L'unique problème est donc de «savoir sous quelle forme nous pouvons recréer l'homme». André Malraux ne pense pas que nous puissions nous contenter de «l'héritage d'un humanisme européen fondé sur le rationalisme et sur l'idée de progrès». «Nous en avons assez vu pour savoir» l'insuffisance de ces valeurs. Alors sur quoi fonder notre civilisation ?

L'expérience de ces dernières années ne nous permet plus de croire au sentiment comme le faisait un Duhamel en 1920, et peut-être Malraux lui-même lorsqu'il parlait de «la fraternité virile» (l'écrivain a gardé le silence sur ce point).

«A l'heure actuelle, que sont les valeurs de l'Occident ? … La première valeur européenne, c'est la volonté de conscience. La seconde, c'est la volonté de la découverte… La force occidentale, c'est l'acceptation de l'inconnu. Il y a un humanisme possible, mais il faut bien nous dire, et clairement, que c'est un humanisme tragique. Nous sommes en face d'un monde inconnu; nous l'affrontons avec conscience… Il appartient à chacun de nous de faire l'homme avec les moyens qu'il a, et le premier, c'est d'essayer de le concevoir.»

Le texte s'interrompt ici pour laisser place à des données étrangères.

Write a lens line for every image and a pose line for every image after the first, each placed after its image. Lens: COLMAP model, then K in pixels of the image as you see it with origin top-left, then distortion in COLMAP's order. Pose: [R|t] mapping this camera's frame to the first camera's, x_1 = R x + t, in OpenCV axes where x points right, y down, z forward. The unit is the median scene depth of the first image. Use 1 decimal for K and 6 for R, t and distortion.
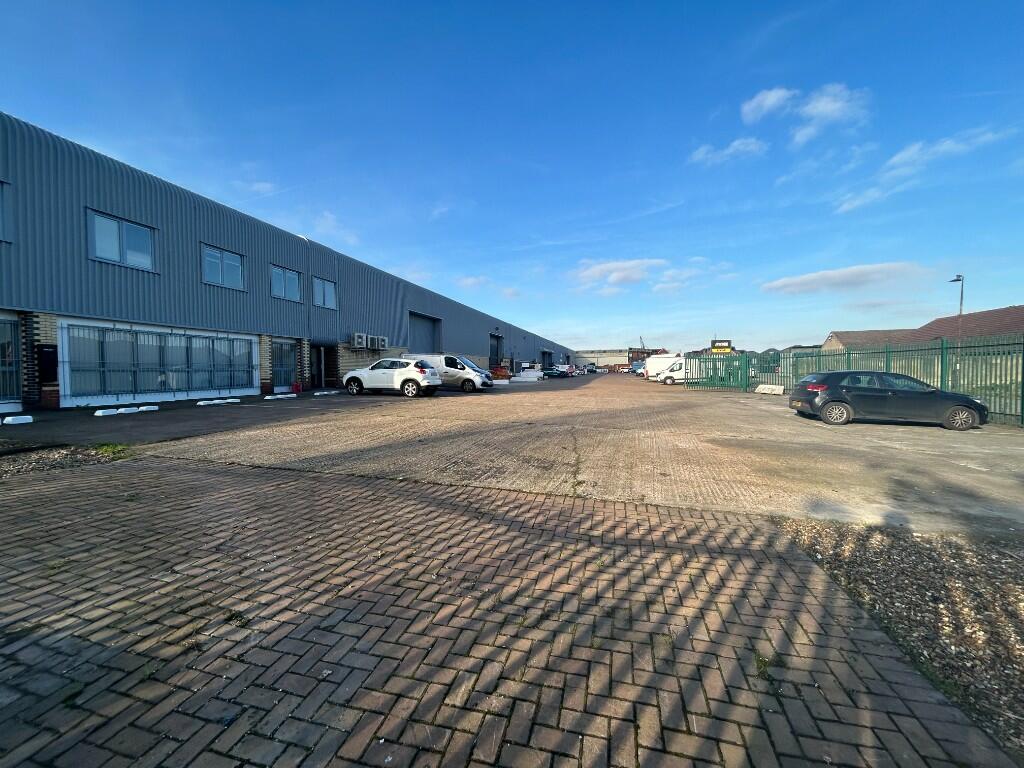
lens RADIAL K [[410.6, 0, 510.0], [0, 410.6, 381.6], [0, 0, 1]] dist [0.000662, -0.000702]
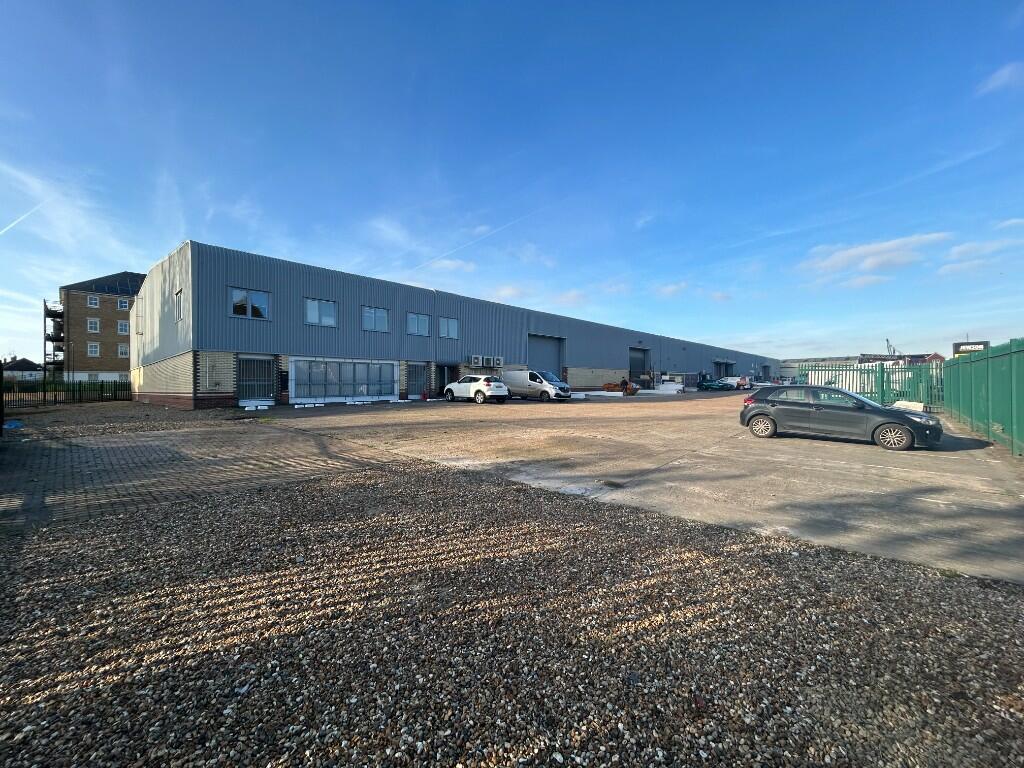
lens RADIAL K [[410.6, 0, 513.7], [0, 410.6, 384.3], [0, 0, 1]] dist [0.000662, -0.000702]
pose [[0.883369, 0.001124, -0.468678, 0.385308], [-0.011708, 0.999738, -0.019671, -0.000494], [0.468533, 0.022864, 0.883150, -0.105123]]
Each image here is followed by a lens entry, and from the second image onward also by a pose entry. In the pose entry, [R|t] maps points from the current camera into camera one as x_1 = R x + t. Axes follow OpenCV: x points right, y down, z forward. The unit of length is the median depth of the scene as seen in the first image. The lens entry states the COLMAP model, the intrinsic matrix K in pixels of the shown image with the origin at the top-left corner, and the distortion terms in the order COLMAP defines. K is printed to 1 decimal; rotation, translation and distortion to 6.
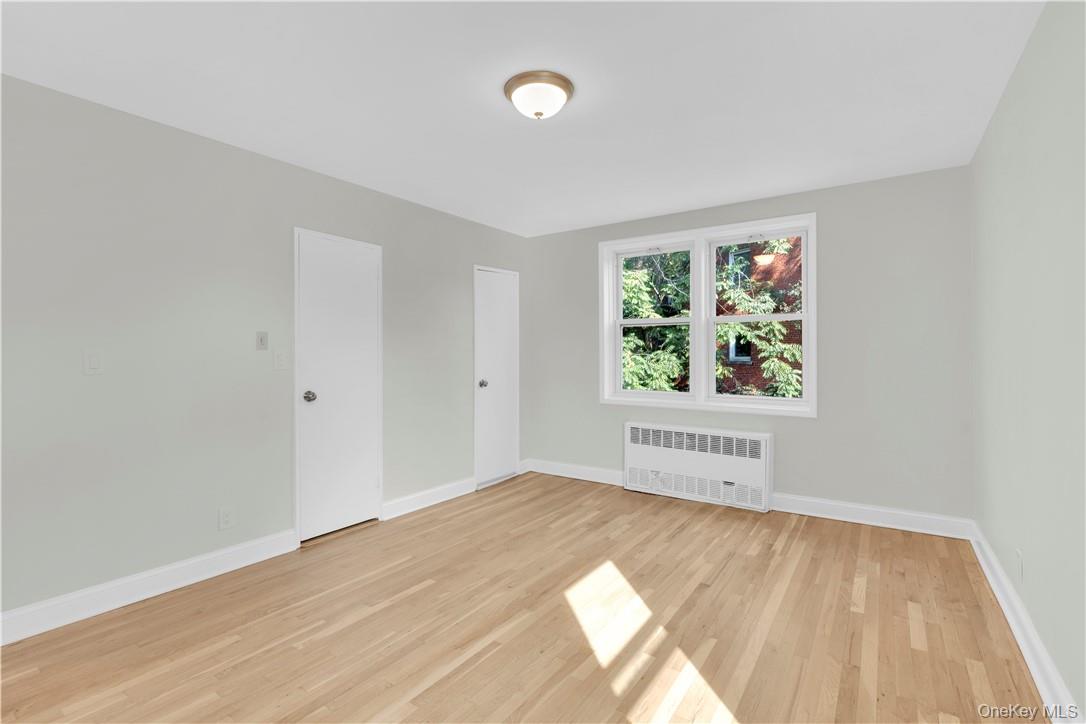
lens RADIAL K [[517.2, 0, 532.6], [0, 517.2, 358.0], [0, 0, 1]] dist [-0.001007, -0.000007]
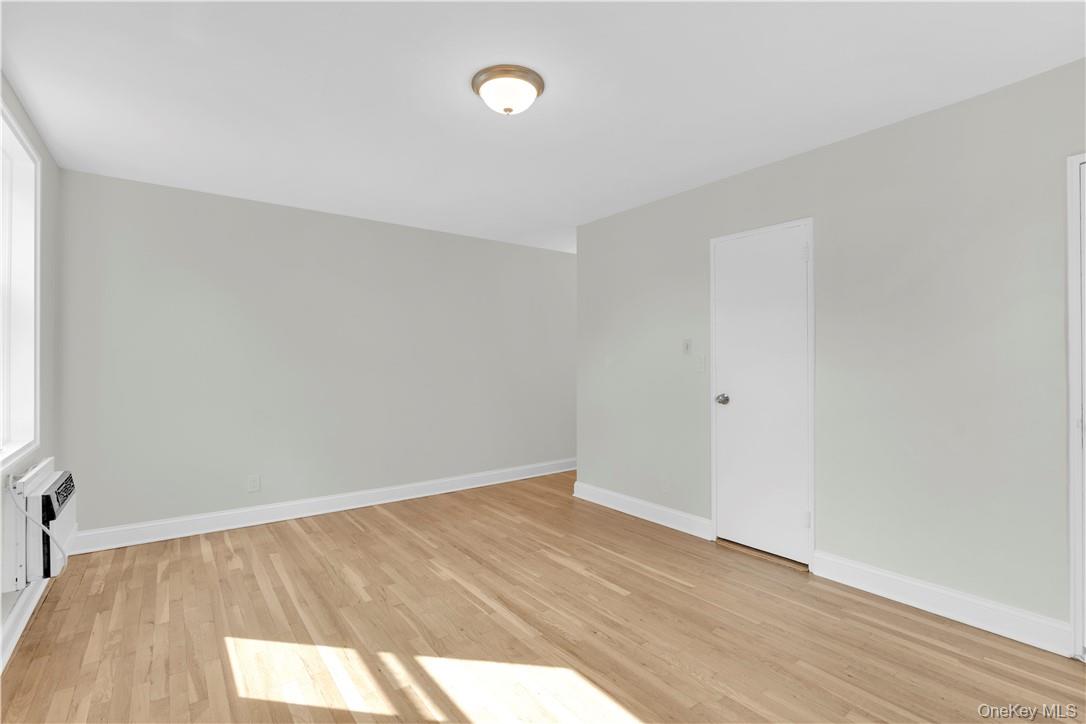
lens RADIAL K [[517.2, 0, 532.6], [0, 517.2, 358.0], [0, 0, 1]] dist [-0.001007, -0.000007]
pose [[-0.338917, 0.000046, -0.940816, 0.621966], [0.002616, 0.999996, -0.000894, -0.007049], [0.940813, -0.002764, -0.338915, 0.936448]]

Que l'on ne se fasse pas d'illusions ! Cet humanisme, pas plus que les précédents, n'établira le bonheur : mais au moins répondra-t-il à une exigence de notre esprit :

«Quelque humanisme que nous cherchions, il est douteux qu'il nous épargne la guerre. Mais il était également douteux que le monde de la charité la plus profonde, qu'il s'appelât le christianisme ou le bouddhisme supprimât la guerre, car il ne l'a pas supprimée. Les cultures n'ont jamais été maîtresses de toute la nature humaine, qu'elles n'ont atteintes que d'une façon extrêmement lente et craintive mais elles ont été des moyens de permettre à l'homme de parvenir à son accord avec lui-même : et cet accord obtenu, de tenter d'approfondir son destin. Le christianisme n'a pas supprimé la guerre, mais il a créé une figure de l'homme devant la guerre, que l'homme pouvait regarder en face.»

L'important est de ne pas renoncer à la tâche, de ne pas céder à l'angoisse ou à la lâcheté. N'être pas décidé à vivre, c'est se décider à mourir. Le nombre ne fait rien à l'affaire, la bataille de Londres l'a bien montré, et d'ailleurs, si «l'Europe, que le monde entier pensa en mots de liberté, ne se pense plus qu'en termes de destin, ce qu'on oublie vraiment un peu trop, c'est que ce n'est pas la première fois.»